◆ Task to carry out ◆
Put each line of the rows below into a Markdown table with two columns, Line No. and Entry. Number the lines in order and leave out any blank lines.

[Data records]
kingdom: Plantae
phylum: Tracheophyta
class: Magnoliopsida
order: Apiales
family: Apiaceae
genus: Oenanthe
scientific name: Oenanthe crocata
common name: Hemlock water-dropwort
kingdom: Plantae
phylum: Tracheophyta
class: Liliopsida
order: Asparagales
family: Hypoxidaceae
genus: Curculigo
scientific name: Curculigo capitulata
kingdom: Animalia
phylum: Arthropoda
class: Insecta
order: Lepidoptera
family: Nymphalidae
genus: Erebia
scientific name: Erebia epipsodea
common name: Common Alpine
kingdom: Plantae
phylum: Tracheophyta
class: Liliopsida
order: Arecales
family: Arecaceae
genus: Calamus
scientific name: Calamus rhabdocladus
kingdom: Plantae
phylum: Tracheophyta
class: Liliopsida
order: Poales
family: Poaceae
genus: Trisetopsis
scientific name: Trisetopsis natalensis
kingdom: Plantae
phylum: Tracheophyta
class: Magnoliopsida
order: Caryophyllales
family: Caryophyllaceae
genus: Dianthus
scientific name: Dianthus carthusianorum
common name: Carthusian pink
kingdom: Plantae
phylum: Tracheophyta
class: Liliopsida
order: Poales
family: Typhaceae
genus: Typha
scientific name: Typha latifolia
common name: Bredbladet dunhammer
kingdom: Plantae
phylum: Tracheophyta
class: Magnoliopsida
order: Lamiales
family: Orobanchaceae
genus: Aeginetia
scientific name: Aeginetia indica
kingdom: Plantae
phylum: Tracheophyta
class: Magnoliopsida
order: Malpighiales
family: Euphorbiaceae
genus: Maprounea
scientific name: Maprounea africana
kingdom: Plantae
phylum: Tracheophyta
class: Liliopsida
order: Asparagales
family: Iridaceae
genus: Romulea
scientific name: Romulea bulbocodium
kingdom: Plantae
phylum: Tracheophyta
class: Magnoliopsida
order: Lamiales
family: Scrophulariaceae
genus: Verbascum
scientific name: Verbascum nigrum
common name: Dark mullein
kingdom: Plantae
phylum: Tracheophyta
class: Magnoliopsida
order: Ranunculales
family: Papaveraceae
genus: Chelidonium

◆ Task answer ◆
| Line No. | Entry |
|---|---|
| 1 | kingdom: Plantae |
| 2 | phylum: Tracheophyta |
| 3 | class: Magnoliopsida |
| 4 | order: Apiales |
| 5 | family: Apiaceae |
| 6 | genus: Oenanthe |
| 7 | scientific name: Oenanthe crocata |
| 8 | common name: Hemlock water-dropwort |
| 9 | kingdom: Plantae |
| 10 | phylum: Tracheophyta |
| 11 | class: Liliopsida |
| 12 | order: Asparagales |
| 13 | family: Hypoxidaceae |
| 14 | genus: Curculigo |
| 15 | scientific name: Curculigo capitulata |
| 16 | kingdom: Animalia |
| 17 | phylum: Arthropoda |
| 18 | class: Insecta |
| 19 | order: Lepidoptera |
| 20 | family: Nymphalidae |
| 21 | genus: Erebia |
| 22 | scientific name: Erebia epipsodea |
| 23 | common name: Common Alpine |
| 24 | kingdom: Plantae |
| 25 | phylum: Tracheophyta |
| 26 | class: Liliopsida |
| 27 | order: Arecales |
| 28 | family: Arecaceae |
| 29 | genus: Calamus |
| 30 | scientific name: Calamus rhabdocladus |
| 31 | kingdom: Plantae |
| 32 | phylum: Tracheophyta |
| 33 | class: Liliopsida |
| 34 | order: Poales |
| 35 | family: Poaceae |
| 36 | genus: Trisetopsis |
| 37 | scientific name: Trisetopsis natalensis |
| 38 | kingdom: Plantae |
| 39 | phylum: Tracheophyta |
| 40 | class: Magnoliopsida |
| 41 | order: Caryophyllales |
| 42 | family: Caryophyllaceae |
| 43 | genus: Dianthus |
| 44 | scientific name: Dianthus carthusianorum |
| 45 | common name: Carthusian pink |
| 46 | kingdom: Plantae |
| 47 | phylum: Tracheophyta |
| 48 | class: Liliopsida |
| 49 | order: Poales |
| 50 | family: Typhaceae |
| 51 | genus: Typha |
| 52 | scientific name: Typha latifolia |
| 53 | common name: Bredbladet dunhammer |
| 54 | kingdom: Plantae |
| 55 | phylum: Tracheophyta |
| 56 | class: Magnoliopsida |
| 57 | order: Lamiales |
| 58 | family: Orobanchaceae |
| 59 | genus: Aeginetia |
| 60 | scientific name: Aeginetia indica |
| 61 | kingdom: Plantae |
| 62 | phylum: Tracheophyta |
| 63 | class: Magnoliopsida |
| 64 | order: Malpighiales |
| 65 | family: Euphorbiaceae |
| 66 | genus: Maprounea |
| 67 | scientific name: Maprounea africana |
| 68 | kingdom: Plantae |
| 69 | phylum: Tracheophyta |
| 70 | class: Liliopsida |
| 71 | order: Asparagales |
| 72 | family: Iridaceae |
| 73 | genus: Romulea |
| 74 | scientific name: Romulea bulbocodium |
| 75 | kingdom: Plantae |
| 76 | phylum: Tracheophyta |
| 77 | class: Magnoliopsida |
| 78 | order: Lamiales |
| 79 | family: Scrophulariaceae |
| 80 | genus: Verbascum |
| 81 | scientific name: Verbascum nigrum |
| 82 | common name: Dark mullein |
| 83 | kingdom: Plantae |
| 84 | phylum: Tracheophyta |
| 85 | class: Magnoliopsida |
| 86 | order: Ranunculales |
| 87 | family: Papaveraceae |
| 88 | genus: Chelidonium |